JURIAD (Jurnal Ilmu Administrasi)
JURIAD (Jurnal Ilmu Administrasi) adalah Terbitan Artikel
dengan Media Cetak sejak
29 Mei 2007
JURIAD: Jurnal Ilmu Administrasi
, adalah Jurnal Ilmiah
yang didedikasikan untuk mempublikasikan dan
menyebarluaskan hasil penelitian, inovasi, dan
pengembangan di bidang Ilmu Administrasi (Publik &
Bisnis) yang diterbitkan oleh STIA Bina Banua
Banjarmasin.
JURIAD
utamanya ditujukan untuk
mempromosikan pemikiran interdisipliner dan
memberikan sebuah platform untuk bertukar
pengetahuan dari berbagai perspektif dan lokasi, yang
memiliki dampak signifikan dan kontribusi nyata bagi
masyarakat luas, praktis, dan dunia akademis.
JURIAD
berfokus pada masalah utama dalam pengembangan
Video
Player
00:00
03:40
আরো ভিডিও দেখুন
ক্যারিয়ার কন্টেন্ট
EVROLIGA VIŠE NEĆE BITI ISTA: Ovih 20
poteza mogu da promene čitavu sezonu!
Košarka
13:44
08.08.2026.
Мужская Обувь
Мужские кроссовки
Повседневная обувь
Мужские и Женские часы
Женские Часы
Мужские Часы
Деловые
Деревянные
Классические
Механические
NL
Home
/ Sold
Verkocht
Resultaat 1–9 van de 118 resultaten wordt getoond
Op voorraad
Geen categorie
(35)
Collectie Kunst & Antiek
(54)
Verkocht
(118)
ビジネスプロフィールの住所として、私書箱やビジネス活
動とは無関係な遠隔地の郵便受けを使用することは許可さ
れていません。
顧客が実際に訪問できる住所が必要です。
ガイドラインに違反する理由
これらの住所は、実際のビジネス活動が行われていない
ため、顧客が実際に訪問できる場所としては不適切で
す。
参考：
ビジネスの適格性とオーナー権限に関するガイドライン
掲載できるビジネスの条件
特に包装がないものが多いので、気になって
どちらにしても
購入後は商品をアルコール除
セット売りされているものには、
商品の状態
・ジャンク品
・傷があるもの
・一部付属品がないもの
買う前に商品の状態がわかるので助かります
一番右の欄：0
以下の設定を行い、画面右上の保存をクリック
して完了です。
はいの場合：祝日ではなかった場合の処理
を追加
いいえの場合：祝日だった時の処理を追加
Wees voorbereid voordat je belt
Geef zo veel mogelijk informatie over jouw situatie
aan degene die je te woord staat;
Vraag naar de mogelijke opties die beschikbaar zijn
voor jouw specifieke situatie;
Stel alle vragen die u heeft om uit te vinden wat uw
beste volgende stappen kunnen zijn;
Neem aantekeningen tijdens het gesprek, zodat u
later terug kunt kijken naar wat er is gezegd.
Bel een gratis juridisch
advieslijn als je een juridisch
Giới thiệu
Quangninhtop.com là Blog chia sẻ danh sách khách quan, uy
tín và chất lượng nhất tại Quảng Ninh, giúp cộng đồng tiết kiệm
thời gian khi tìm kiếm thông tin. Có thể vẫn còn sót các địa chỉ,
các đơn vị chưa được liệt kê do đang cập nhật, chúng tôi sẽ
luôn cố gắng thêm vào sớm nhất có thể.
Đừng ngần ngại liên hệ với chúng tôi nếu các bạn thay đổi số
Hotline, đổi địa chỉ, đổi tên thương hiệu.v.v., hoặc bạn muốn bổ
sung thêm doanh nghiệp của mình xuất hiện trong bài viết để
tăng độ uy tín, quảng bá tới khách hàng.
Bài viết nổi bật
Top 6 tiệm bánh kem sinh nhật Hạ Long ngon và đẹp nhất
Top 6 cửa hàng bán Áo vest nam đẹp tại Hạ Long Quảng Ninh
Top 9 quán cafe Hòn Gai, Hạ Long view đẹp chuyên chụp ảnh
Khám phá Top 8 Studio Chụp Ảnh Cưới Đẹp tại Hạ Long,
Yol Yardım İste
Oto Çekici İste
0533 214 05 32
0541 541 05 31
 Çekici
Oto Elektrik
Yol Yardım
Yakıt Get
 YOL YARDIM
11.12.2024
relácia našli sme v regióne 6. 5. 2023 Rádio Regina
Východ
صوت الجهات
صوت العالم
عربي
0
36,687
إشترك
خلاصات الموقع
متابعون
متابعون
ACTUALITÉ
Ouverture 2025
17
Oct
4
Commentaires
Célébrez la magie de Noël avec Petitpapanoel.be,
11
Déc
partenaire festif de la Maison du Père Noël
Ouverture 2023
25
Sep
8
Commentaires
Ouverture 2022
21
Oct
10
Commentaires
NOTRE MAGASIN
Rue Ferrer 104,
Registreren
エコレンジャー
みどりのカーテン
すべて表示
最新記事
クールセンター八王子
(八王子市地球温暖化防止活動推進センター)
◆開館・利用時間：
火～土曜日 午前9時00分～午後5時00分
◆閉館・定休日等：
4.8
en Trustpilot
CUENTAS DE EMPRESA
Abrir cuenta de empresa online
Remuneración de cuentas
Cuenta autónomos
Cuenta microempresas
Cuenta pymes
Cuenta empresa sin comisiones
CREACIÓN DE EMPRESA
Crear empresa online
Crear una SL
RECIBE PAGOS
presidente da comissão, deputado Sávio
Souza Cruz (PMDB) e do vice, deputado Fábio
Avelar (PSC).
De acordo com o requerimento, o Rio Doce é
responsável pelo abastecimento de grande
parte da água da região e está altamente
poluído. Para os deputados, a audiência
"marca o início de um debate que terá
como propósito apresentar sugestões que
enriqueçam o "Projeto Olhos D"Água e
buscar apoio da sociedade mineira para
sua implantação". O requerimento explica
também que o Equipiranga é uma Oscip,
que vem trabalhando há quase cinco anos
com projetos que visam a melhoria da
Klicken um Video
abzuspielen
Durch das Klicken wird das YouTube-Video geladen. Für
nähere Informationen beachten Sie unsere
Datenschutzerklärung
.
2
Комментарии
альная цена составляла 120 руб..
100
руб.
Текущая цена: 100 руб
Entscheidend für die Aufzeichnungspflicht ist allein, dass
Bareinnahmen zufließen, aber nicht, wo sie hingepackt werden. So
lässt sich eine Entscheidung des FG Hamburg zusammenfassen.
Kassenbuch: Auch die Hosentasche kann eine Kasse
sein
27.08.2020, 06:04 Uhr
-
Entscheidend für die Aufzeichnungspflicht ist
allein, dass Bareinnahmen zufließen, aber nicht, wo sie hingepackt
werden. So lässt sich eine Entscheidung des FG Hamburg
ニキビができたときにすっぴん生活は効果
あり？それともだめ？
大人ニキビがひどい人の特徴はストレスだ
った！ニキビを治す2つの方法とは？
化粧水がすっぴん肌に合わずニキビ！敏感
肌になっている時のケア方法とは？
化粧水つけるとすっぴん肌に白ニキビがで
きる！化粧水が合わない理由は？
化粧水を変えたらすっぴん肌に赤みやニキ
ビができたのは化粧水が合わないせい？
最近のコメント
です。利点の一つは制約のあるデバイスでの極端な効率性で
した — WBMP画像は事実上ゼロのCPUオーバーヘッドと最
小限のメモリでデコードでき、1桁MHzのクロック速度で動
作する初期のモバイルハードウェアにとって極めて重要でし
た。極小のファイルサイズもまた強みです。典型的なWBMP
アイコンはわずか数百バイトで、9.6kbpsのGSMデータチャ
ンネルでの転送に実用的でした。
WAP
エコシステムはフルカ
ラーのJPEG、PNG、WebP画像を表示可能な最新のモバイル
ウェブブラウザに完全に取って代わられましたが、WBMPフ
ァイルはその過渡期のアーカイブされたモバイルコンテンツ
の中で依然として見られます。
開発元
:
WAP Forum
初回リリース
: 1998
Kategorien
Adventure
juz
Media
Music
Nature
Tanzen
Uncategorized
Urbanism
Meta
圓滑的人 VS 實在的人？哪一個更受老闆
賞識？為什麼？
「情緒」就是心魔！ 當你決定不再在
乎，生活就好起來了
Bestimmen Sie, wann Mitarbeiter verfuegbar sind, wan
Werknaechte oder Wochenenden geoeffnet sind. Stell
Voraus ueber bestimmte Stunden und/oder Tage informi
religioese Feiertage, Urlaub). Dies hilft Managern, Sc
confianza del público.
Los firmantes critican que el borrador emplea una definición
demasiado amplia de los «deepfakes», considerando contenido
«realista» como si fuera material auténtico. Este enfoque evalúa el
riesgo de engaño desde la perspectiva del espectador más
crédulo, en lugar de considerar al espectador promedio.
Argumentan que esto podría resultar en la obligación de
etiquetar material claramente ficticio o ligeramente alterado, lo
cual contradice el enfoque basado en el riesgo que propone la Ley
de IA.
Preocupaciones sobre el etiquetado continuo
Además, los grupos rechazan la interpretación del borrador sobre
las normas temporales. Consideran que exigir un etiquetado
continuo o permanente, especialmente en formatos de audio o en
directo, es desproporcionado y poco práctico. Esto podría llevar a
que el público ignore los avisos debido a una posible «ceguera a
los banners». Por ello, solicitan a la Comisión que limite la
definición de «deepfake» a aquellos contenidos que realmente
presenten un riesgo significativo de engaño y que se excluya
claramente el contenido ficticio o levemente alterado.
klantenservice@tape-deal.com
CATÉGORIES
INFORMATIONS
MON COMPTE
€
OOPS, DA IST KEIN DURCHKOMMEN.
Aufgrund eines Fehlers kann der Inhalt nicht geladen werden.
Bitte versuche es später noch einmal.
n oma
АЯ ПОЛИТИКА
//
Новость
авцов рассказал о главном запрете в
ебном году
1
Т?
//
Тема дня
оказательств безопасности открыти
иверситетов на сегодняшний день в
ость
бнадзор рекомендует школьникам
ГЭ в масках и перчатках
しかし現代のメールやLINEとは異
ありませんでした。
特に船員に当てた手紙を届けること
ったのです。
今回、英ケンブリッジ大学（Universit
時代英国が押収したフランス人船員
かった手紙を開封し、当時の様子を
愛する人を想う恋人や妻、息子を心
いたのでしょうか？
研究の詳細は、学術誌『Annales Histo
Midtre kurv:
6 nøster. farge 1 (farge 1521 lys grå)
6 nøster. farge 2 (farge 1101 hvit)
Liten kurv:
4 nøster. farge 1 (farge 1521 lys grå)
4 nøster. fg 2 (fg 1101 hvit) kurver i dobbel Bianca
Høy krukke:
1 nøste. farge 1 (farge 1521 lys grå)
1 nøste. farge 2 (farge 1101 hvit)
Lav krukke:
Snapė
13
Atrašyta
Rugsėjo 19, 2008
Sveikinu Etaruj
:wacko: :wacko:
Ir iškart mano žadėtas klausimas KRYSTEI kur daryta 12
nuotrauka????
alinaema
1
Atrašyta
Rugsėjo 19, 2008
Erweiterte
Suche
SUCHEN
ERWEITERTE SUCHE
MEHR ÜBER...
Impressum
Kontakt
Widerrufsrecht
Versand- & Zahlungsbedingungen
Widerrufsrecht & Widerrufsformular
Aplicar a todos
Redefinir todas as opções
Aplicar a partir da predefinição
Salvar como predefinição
——
## Exercise goal
From the first line of the entries above to the line with "Quangninhtop.com là Blog", please return every line exactly, keeping both ends.

## Exercise output
JURIAD (Jurnal Ilmu Administrasi)
JURIAD (Jurnal Ilmu Administrasi) adalah Terbitan Artikel
dengan Media Cetak sejak
29 Mei 2007
JURIAD: Jurnal Ilmu Administrasi
, adalah Jurnal Ilmiah
yang didedikasikan untuk mempublikasikan dan
menyebarluaskan hasil penelitian, inovasi, dan
pengembangan di bidang Ilmu Administrasi (Publik &
Bisnis) yang diterbitkan oleh STIA Bina Banua
Banjarmasin.
JURIAD
utamanya ditujukan untuk
mempromosikan pemikiran interdisipliner dan
memberikan sebuah platform untuk bertukar
pengetahuan dari berbagai perspektif dan lokasi, yang
memiliki dampak signifikan dan kontribusi nyata bagi
masyarakat luas, praktis, dan dunia akademis.
JURIAD
berfokus pada masalah utama dalam pengembangan
Video
Player
00:00
03:40
আরো ভিডিও দেখুন
ক্যারিয়ার কন্টেন্ট
EVROLIGA VIŠE NEĆE BITI ISTA: Ovih 20
poteza mogu da promene čitavu sezonu!
Košarka
13:44
08.08.2026.
Мужская Обувь
Мужские кроссовки
Повседневная обувь
Мужские и Женские часы
Женские Часы
Мужские Часы
Деловые
Деревянные
Классические
Механические
NL
Home
/ Sold
Verkocht
Resultaat 1–9 van de 118 resultaten wordt getoond
Op voorraad
Geen categorie
(35)
Collectie Kunst & Antiek
(54)
Verkocht
(118)
ビジネスプロフィールの住所として、私書箱やビジネス活
動とは無関係な遠隔地の郵便受けを使用することは許可さ
れていません。
顧客が実際に訪問できる住所が必要です。
ガイドラインに違反する理由
これらの住所は、実際のビジネス活動が行われていない
ため、顧客が実際に訪問できる場所としては不適切で
す。
参考：
ビジネスの適格性とオーナー権限に関するガイドライン
掲載できるビジネスの条件
特に包装がないものが多いので、気になって
どちらにしても
購入後は商品をアルコール除
セット売りされているものには、
商品の状態
・ジャンク品
・傷があるもの
・一部付属品がないもの
買う前に商品の状態がわかるので助かります
一番右の欄：0
以下の設定を行い、画面右上の保存をクリック
して完了です。
はいの場合：祝日ではなかった場合の処理
を追加
いいえの場合：祝日だった時の処理を追加
Wees voorbereid voordat je belt
Geef zo veel mogelijk informatie over jouw situatie
aan degene die je te woord staat;
Vraag naar de mogelijke opties die beschikbaar zijn
voor jouw specifieke situatie;
Stel alle vragen die u heeft om uit te vinden wat uw
beste volgende stappen kunnen zijn;
Neem aantekeningen tijdens het gesprek, zodat u
later terug kunt kijken naar wat er is gezegd.
Bel een gratis juridisch
advieslijn als je een juridisch
Giới thiệu
Quangninhtop.com là Blog chia sẻ danh sách khách quan, uy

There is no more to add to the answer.